= Hussein Abu al-Khair =

High profile death row prisoner in Saudi Arabia

Hussein Abu al-Khair (Arabic: حسين أبو الخير; c. 1965 – 12 March 2023) was a Jordanian citizen who was imprisoned and subsequently executed in Saudi Arabia after being convicted of drug smuggling using a confession allegedly obtained under torture. Al-Khair's trial and execution were criticised by human rights organisations.

== Personal life ==
Al-Khair was a father of eight and was working as a driver for a Saudi citizen at the time of his arrest. Prior to his work in Saudi Arabia, he had worked as a fruit vendor, and was described as coming from a "poor family".

== Arrest and trial ==
On 18 May 2014, al-Khair was arrested at the border between Aqaba Governorate, Jordan, and Tabuk Province, Saudi Arabia after Saudi border guards reported finding 200, 000 Captagon pills hidden in his vehicle's fuel tank. Al-Khair went on to confess the crime, following what his sister described as twelve days of torture, including being suspended upside down by his ankles and being hit with sticks. During his trial, al-Khair recanted his confession, stating it was "the words of the investigator". In January 2015, a judge upheld al-Khair's original confession, and sentenced him to death.

In March 2017, an appeal court removed al-Khair's guilty verdict; in November 2017, following a retrial ordered by the Saudi government, al-Khair was once again found guilty and sentenced to death.

== Imprisonment ==
During his sentence, al-Khair was imprisoned at a prison in Tabuk.

Amnesty International called al-Khair's trial "grossly unfair", and the United Nations' Working Group on Arbitrary Detention found his imprisonment to be arbitrary and without legal basis; both called for his imminent release. In November 2022, the UN's High Commissioner for Human Rights called on the Saudi government to release al-Khair.

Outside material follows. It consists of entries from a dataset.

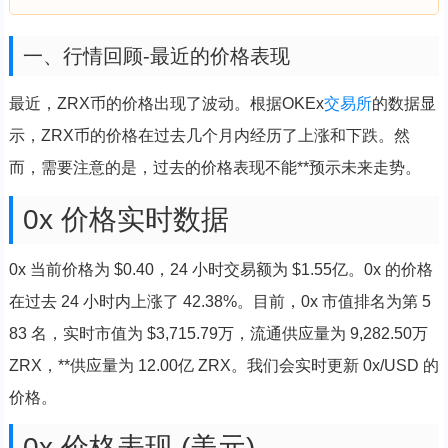
一、行情回顾-最近的价格表现
最近，ZRX币的价格出现了波动。根据OKEx
交易所
的数据显
示，ZRX币的价格在过去几个月内经历了上涨和下跌。然
而，需要注意的是，过去的价格表现不能**预示未来走势。
0x 价格实时数据
0x 当前价格为 $0.40，24 小时交易额为 $1.55亿。0x 的价格
在过去 24 小时内上涨了 42.38%。目前，0x 市值排名为第 5
83 名，实时市值为 $3,715.79万，流通供应量为 9,282.50万
ZRX，**供应量为 12.00亿 ZRX。我们会实时更新 0x/USD 的
价格。
0x 价格表现 (美元)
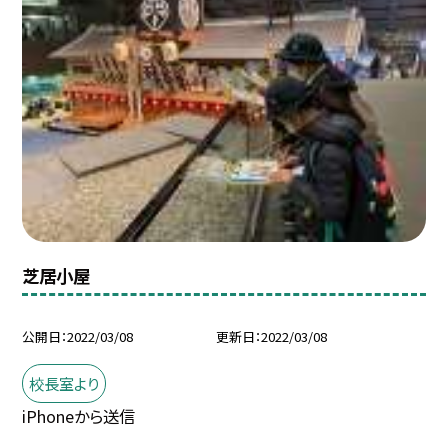
芝居小屋
公開日
2022/03/08
更新日
2022/03/08
校長室より
iPhoneから送信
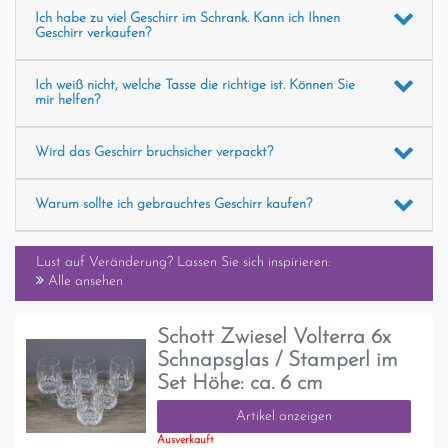
Ich habe zu viel Geschirr im Schrank. Kann ich Ihnen
Geschirr verkaufen?
Ich weiß nicht, welche Tasse die richtige ist. Können Sie
mir helfen?
Wird das Geschirr bruchsicher verpackt?
Warum sollte ich gebrauchtes Geschirr kaufen?
Lust auf Veränderung? Lassen Sie sich inspirieren:
Alle ansehen
Schott Zwiesel Volterra 6x
Schnapsglas / Stamperl im
Set Höhe: ca. 6 cm
Artikel anzeigen
Ausverkauft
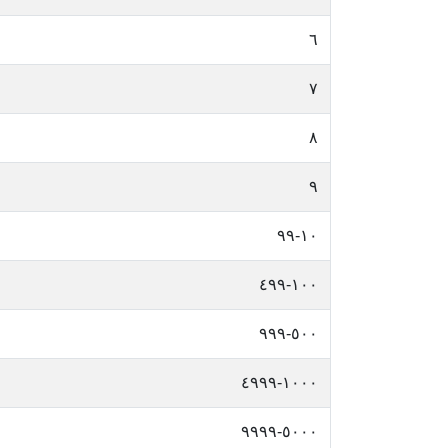
٦
٧
٨
٩
١٠-٩٩
١٠٠-٤٩٩
٥٠٠-٩٩٩
١٠٠٠-٤٩٩٩
٥٠٠٠-٩٩٩٩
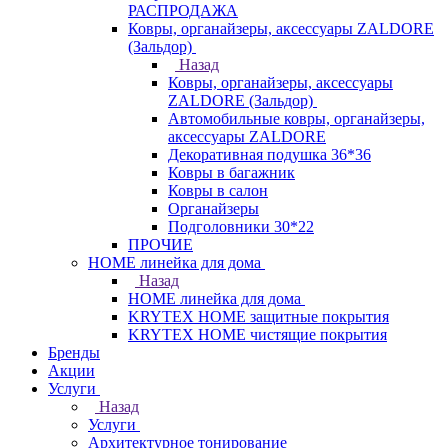
РАСПРОДАЖА
Ковры, органайзеры, аксессуары ZALDORE
(Зальдор)
Назад
Ковры, органайзеры, аксессуары
ZALDORE (Зальдор)
Автомобильные ковры, органайзеры,
аксессуары ZALDORE
Декоративная подушка 36*36
Ковры в багажник
Ковры в салон
Органайзеры
Подголовники 30*22
ПРОЧИЕ
HOME линейка для дома
Назад
HOME линейка для дома
KRYTEX HOME защитные покрытия
KRYTEX HOME чистящие покрытия
Бренды
Акции
Услуги
Назад
Услуги
Архитектурное тонирование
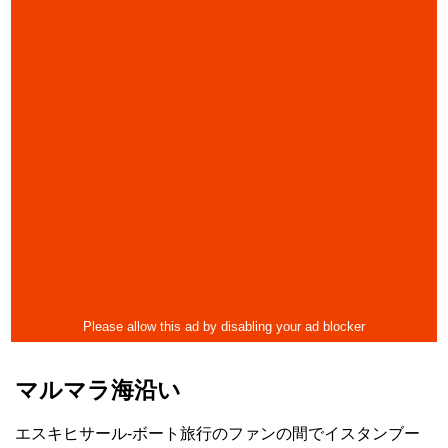
マルマラ海沿い
エスキヒサール-ボート旅行のファンの間でイスタンブー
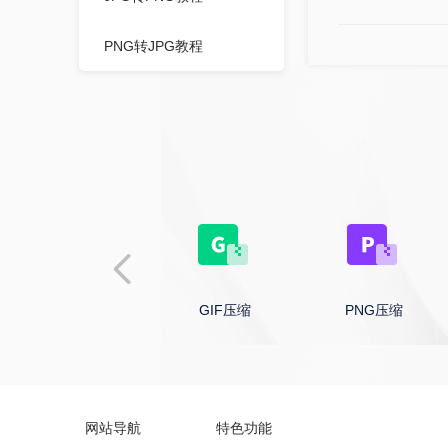
PNG转JPG教程
图片转ICON教程
CAD转DWF教程
CAD转图片教程
视频压缩教程
PPT压缩教程
BMP压缩
GIF压缩
PNG压缩
WORD压缩教程
图片压缩教程
网站导航
特色功能
PDF压缩教程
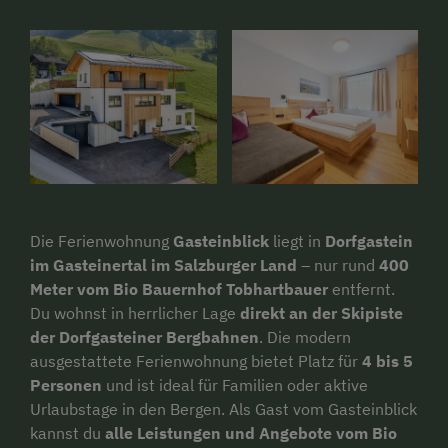
Die Ferienwohnung
Gasteinblick
liegt in
Dorfgastein
im Gasteinertal im Salzburger Land
– nur rund
400
Meter vom Bio Bauernhof Tobhartbauer
entfernt.
Du wohnst in herrlicher Lage
direkt an der Skipiste
der Dorfgasteiner Bergbahnen
. Die modern
ausgestattete Ferienwohnung bietet Platz für
4 bis 5
Personen
und ist ideal für Familien oder aktive
Urlaubstage in den Bergen. Als Gast vom Gasteinblick
kannst du
alle Leistungen und Angebote vom Bio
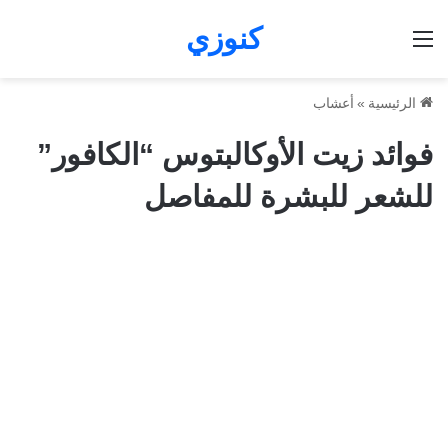
كنوزي
القائمة
الرئيسية
»
أعشاب
فوائد زيت الأوكالبتوس “الكافور”
للشعر للبشرة للمفاصل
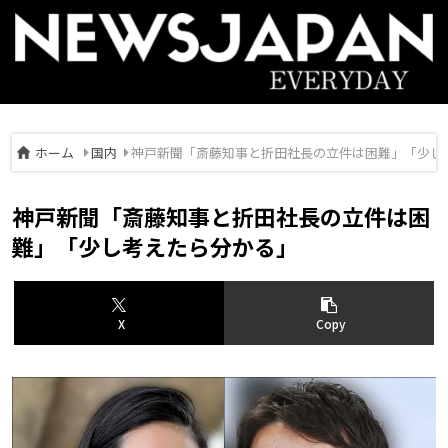
ホーム
国内
神戸新聞「斎藤知事と折田社長の立件は困難」「少し
神戸新聞「斎藤知事と折田社長の立件は困
難」「少し考えたら分かる」
X
Copy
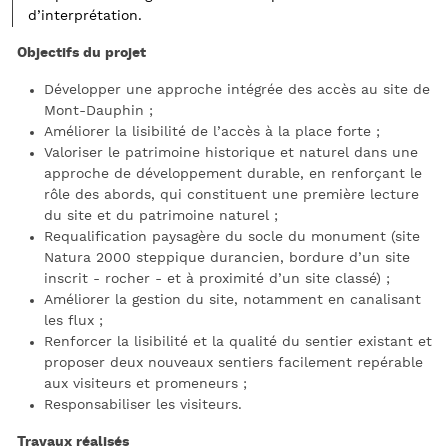
d’interprétation.
Objectifs du projet
Développer une approche intégrée des accès au site de
Mont-Dauphin ;
Améliorer la lisibilité de l’accès à la place forte ;
Valoriser le patrimoine historique et naturel dans une
approche de développement durable, en renforçant le
rôle des abords, qui constituent une première lecture
du site et du patrimoine naturel ;
Requalification paysagère du socle du monument (site
Natura 2000 steppique durancien, bordure d’un site
inscrit - rocher - et à proximité d’un site classé) ;
Améliorer la gestion du site, notamment en canalisant
les flux ;
Renforcer la lisibilité et la qualité du sentier existant et
proposer deux nouveaux sentiers facilement repérable
aux visiteurs et promeneurs ;
Responsabiliser les visiteurs.
Travaux réalisés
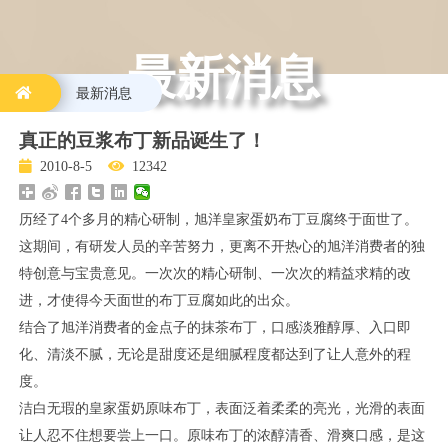
最新消息
最新消息
真正的豆浆布丁新品诞生了！
2010-8-5
12342
历经了
4
个多月的精心研制，旭洋皇家蛋奶布丁豆腐终于面世了。
这期间，有研发人员的辛苦努力，更离不开热心的旭洋消费者的独
特创意与宝贵意见。一次次的精心研制、一次次的精益求精的改
进，才使得今天面世的布丁豆腐如此的出众。
结合了旭洋消费者的金点子的抹茶布丁，口感淡雅醇厚、入口即
化、清淡不腻，无论是甜度还是细腻程度都达到了让人意外的程
度。
洁白无瑕的皇家蛋奶原味布丁，表面泛着柔柔的亮光，光滑的表面
让人忍不住想要尝上一口。原味布丁的浓醇清香、滑爽口感，是这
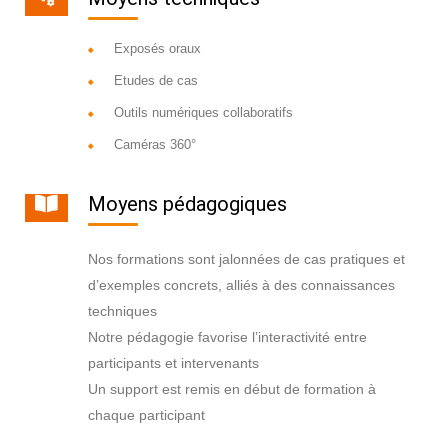
Exposés oraux
Etudes de cas
Outils numériques collaboratifs
Caméras 360°
Moyens pédagogiques
Nos formations sont jalonnées de cas pratiques et
d’exemples concrets, alliés à des connaissances
techniques
Notre pédagogie favorise l’interactivité entre
participants et intervenants
Un support est remis en début de formation à
chaque participant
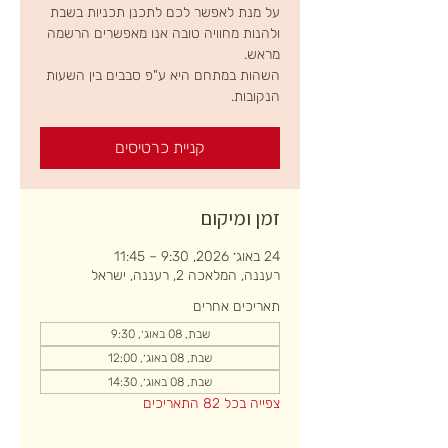
על מנת לאפשר לכם לתכנן תכניות בשבת
ולהנות מחוויה טובה אנו מאפשרים הרשמה
השהות במתחם היא ע"פ סבבים בין השעות
הנקובות.
קניית כרטיסים
זמן ומיקום
24 באוג׳ 2026, 9:30 – 11:45
רעננה, המלאכה 2, רעננה, ישראל
תאריכים אחרים
שבת, 08 באוג׳, 9:30
שבת, 08 באוג׳, 12:00
שבת, 08 באוג׳, 14:30
צפייה בכל 82 התאריכים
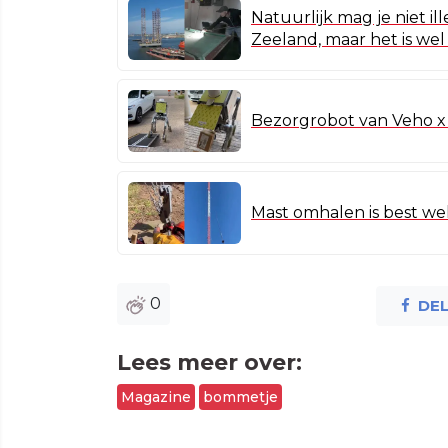
Natuurlijk mag je niet il
Zeeland, maar het is wel 
Bezorgrobot van Veho x R
Mast omhalen is best wel
0
DE
Lees meer over:
Magazine
bommetje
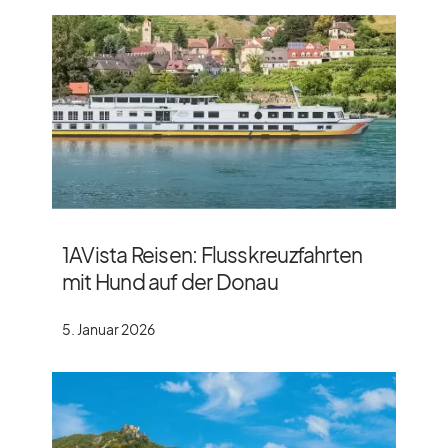
1AVista Reisen: Flusskreuzfahrten
mit Hund auf der Donau
5. Januar 2026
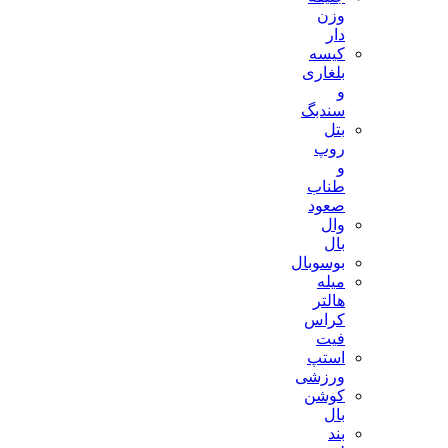
وزن
دار
کیسه
بلغاری
و
سندبگ
بتل
روپ
و
طناب
صعود
وال
بال
بوسوبال
میله
هالتر
کراس
فیت
استپ
ورزشی
کوشن
بال
بند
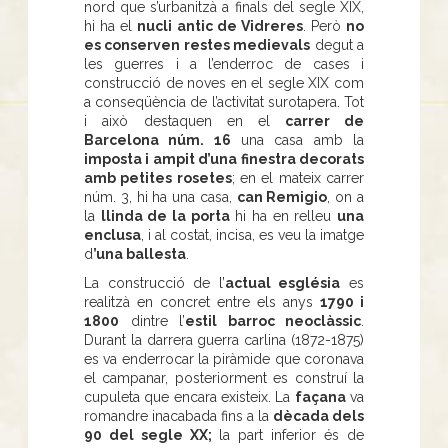
nord que s’urbanitzà a finals del segle XIX,
hi ha el
nucli antic de Vidreres
. Però
no
es conserven restes medievals
degut a
les guerres i a l’enderroc de cases i
construcció de noves en el segle XIX com
a conseqüència de l’activitat surotapera. Tot
i això destaquen en el
carrer de
Barcelona núm. 16
una casa amb la
imposta i ampit d’una finestra decorats
amb petites rosetes
; en el mateix carrer
núm. 3, hi ha una casa,
can Remigio
, on a
la
llinda de la porta
hi ha en relleu
una
enclusa
, i al costat, incisa, es veu la imatge
d
’una ballesta
.
La construcció de l’
actual església
es
realitzà en concret entre els anys
1790 i
1800
dintre l’
estil barroc neoclàssic
.
Durant la darrera guerra carlina (1872-1875)
es va enderrocar la piràmide que coronava
el campanar, posteriorment es construí la
cupuleta que encara existeix. La
façana
va
romandre inacabada fins a la
dècada dels
90 del segle XX;
la part inferior és de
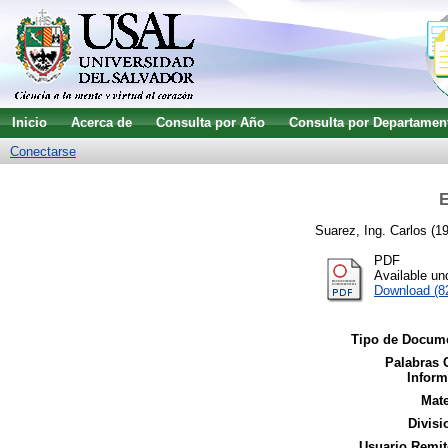
Inicio
Acerca de
Consulta por Año
Consulta por Departamen
Conectarse
E
Suarez, Ing. Carlos
(1
PDF
Available u
Download (8
Tipo de Docum
Palabras 
Inform
Mate
Divisi
Usuario Remit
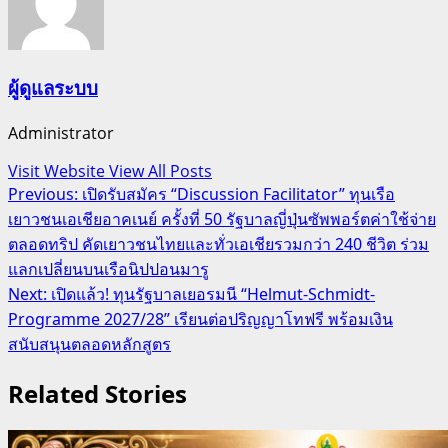
ผู้ดูแลระบบ
Administrator
Visit Website
View All Posts
Post
Previous:
เปิดรับสมัคร “Discussion Facilitator” ทุนเรือ
เยาวชนเอเชียอาคเนย์ ครั้งที่ 50 รัฐบาลญี่ปุ่นซัพพอร์ตค่าใช้จ่าย
navigation
ตลอดทริป คัดเยาวชนไทยและทั่วเอเชียรวมกว่า 240 ชีวิต ร่วม
แลกเปลี่ยนบนเรือนิปปอนมารู
Next:
เปิดแล้ว! ทุนรัฐบาลเยอรมนี “Helmut-Schmidt-
Programme 2027/28” เรียนต่อปริญญาโทฟรี พร้อมเงิน
สนับสนุนตลอดหลักสูตร
Related Stories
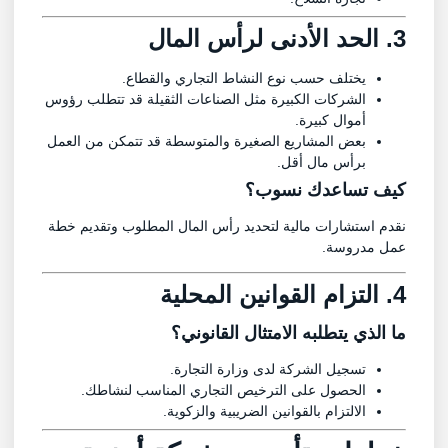
3. الحد الأدنى لرأس المال
يختلف حسب نوع النشاط التجاري والقطاع.
الشركات الكبيرة مثل الصناعات الثقيلة قد تتطلب رؤوس
أموال كبيرة.
بعض المشاريع الصغيرة والمتوسطة قد تتمكن من العمل
برأس مال أقل.
كيف تساعدك نسوب؟
نقدم استشارات مالية لتحديد رأس المال المطلوب وتقديم خطة
عمل مدروسة.
4. التزام القوانين المحلية
ما الذي يتطلبه الامتثال القانوني؟
تسجيل الشركة لدى وزارة التجارة.
الحصول على الترخيص التجاري المناسب لنشاطك.
الالتزام بالقوانين الضريبية والزكوية.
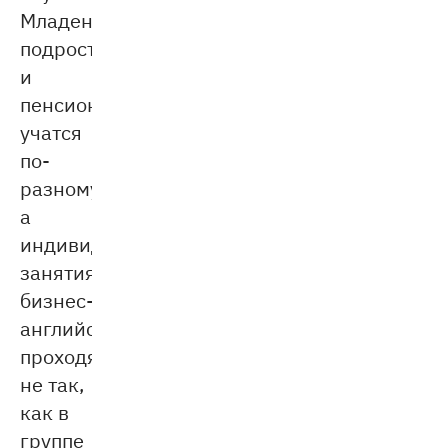
Младенцы,
подростки
и
пенсионеры
учатся
по-
разному,
а
индивидуальные
занятия
бизнес-
английским
проходят
не так,
как в
группе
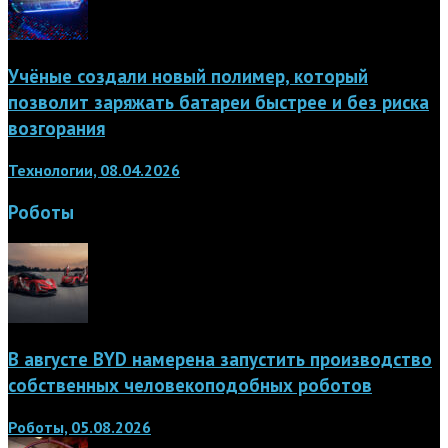
Учёные создали новый полимер, который
позволит заряжать батареи быстрее и без риска
возгорания
Технологии, 08.04.2026
Роботы
В августе BYD намерена запустить производство
собственных человекоподобных роботов
Роботы, 05.08.2026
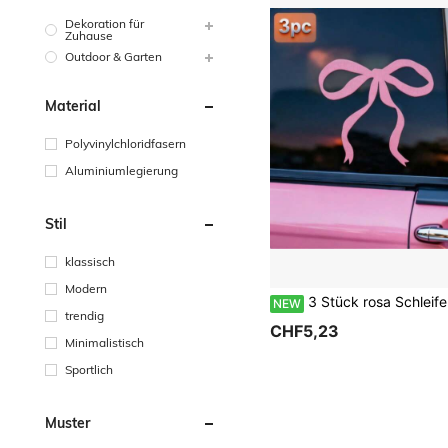
Dekoration für
Zuhause
Outdoor & Garten
Material
Polyvinylchloridfasern
Aluminiumlegierung
Stil
klassisch
Modern
3 Stück rosa Schleifen Autoaufkleber, süßer Mädchenstil Vinylaufkleber, geeignet für Auto-Rückspiegel und Fenster, niedliche ästh
NEW
trendig
CHF5,23
Minimalistisch
Sportlich
Muster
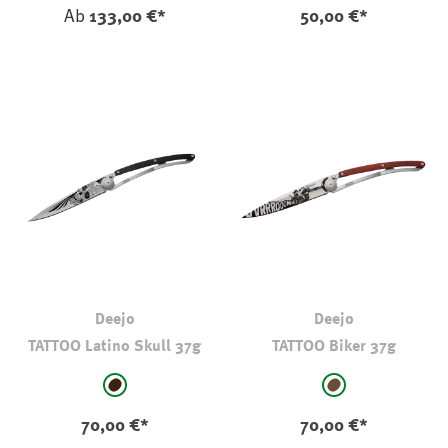
Ab
133,00 €*
50,00 €*
Deejo
Deejo
TATTOO Latino Skull 37g
TATTOO Biker 37g
auswählen
auswählen
Farbe
Farbe
schwarz-braun
braun
70,00 €*
70,00 €*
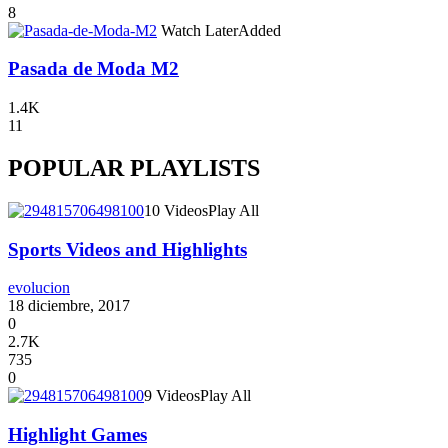
8
Watch Later
Added
Pasada de Moda M2
1.4K
11
POPULAR PLAYLISTS
10 Videos
Play All
Sports Videos and Highlights
evolucion
18 diciembre, 2017
0
2.7K
735
0
9 Videos
Play All
Highlight Games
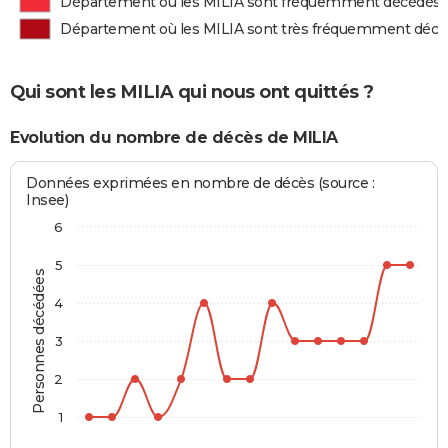
Département où les MILIA sont fréquemment décédés
Département où les MILIA sont très fréquemment déc
Qui sont les MILIA qui nous ont quittés ?
Evolution du nombre de décès de MILIA
Données exprimées en nombre de décès (source :
Insee)
6
5
Personnes décédées
4
3
2
1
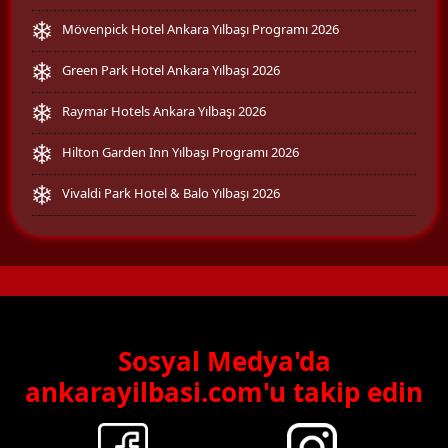
Mövenpick Hotel Ankara Yılbaşı Programı 2026
Green Park Hotel Ankara Yılbaşı 2026
Raymar Hotels Ankara Yılbaşı 2026
Hilton Garden Inn Yılbaşı Programı 2026
Vivaldi Park Hotel & Balo Yılbaşı 2026
Sosyal Medya'da
ankarayilbasi.com'u takip edin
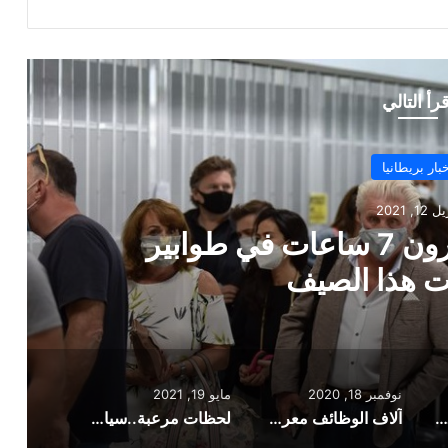
قرأ التالي
أخبار بريطانيا
بر 18, 2020
خطر إن لم ينتهي الإغلاق في
عد المحدد
نوفمبر 18, 2020
مايو 19, 2021
البريطانيون قد ينتظرون 7 ساعات في طوابير بالمطارات هذا الصيف
آلاف الوظائف معرضة للخطر إن لم ينتهي الإغلاق في الموعد المحدد
لحظات مرعبة..سيارة تصدم متظاهر من مؤيدي القضية الفلسطينية في لندن ويهرب (صور)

In December 2022, David Rutley told the British parliament that the Saudi government had "clearly" tortured al-Khair. The following week, Rutley requested that his words be struck from the Hansard, the official transcripts of British parliamentary sessions, saying that he had spoken in "error" when he called al-Khair's treatment "abhorrent". The anti-death penalty organisation Reprieve called the government "spineless" for recanting its criticism of the Saudi government; while David Davis, the MP who had raised al-Khair's pending execution in the session, said "nobody of any sense denies the Saudis torture people". Davis had previously described the accusation that al-Khair was a drugpin as being "absurd", calling him an "impoverished father of eight [who] had neither the money nor connections to buy large quantities of drugs in Jordan to sell in Saudi Arabia".

In November 2022, al-Khair's family said that he had told them he had been moved to an area of the prison reserved for prisoners awaiting imminent execution. Al-Khair's resentencing was widely criticsed as contrary to Saudi law; among other issues, a judge who had previously sentenced al-Khair to death also sat as a judge in the retrial.

== Execution ==
Al-Khair was executed in Tabuk on 12 March 2023, exactly one year after the 2022 Saudi Arabia mass execution, at the age of 57. The execution occurred just a day after British politician Tariq Ahmad of the Foreign, Commonwealth and Development Office reported having raised al-Khair's case on a ministerial level with Saudi officials. The method of al-Khair's execution has not been publicly recorded, though the Saudi government did release a statement confirming al-Khair's execution, and stressing "the keenness of the Kingdom's government to combat drugs of all kinds because of the severe harm they cause to the individual and society".

Al-Khair's family have reported that they were not notified of his impending execution and were not permitted to speak to him before his death.

=== International reaction ===
Al-Khair's execution was criticised by human rights organisations, including Human Rights Watch and Amnesty International. David Davis criticised James Cleverly, the British Foreign Secretary, for not explicitly calling for a halt to al-Khair's execution, as had been done by his predecessors.

In the United Kingdom, Foreign Office minister Leo Docherty was criticised after telling Parliament that al-Khair's execution did not breach Saudi Arabia's "freeze" of the death penalty after Crown Prince Mohammed bin Salman stated that only "violent" criminals would be executed. Reprieve called Docherty's comments "misleading" and accused the British government of "cosying up" with the Saudi regime.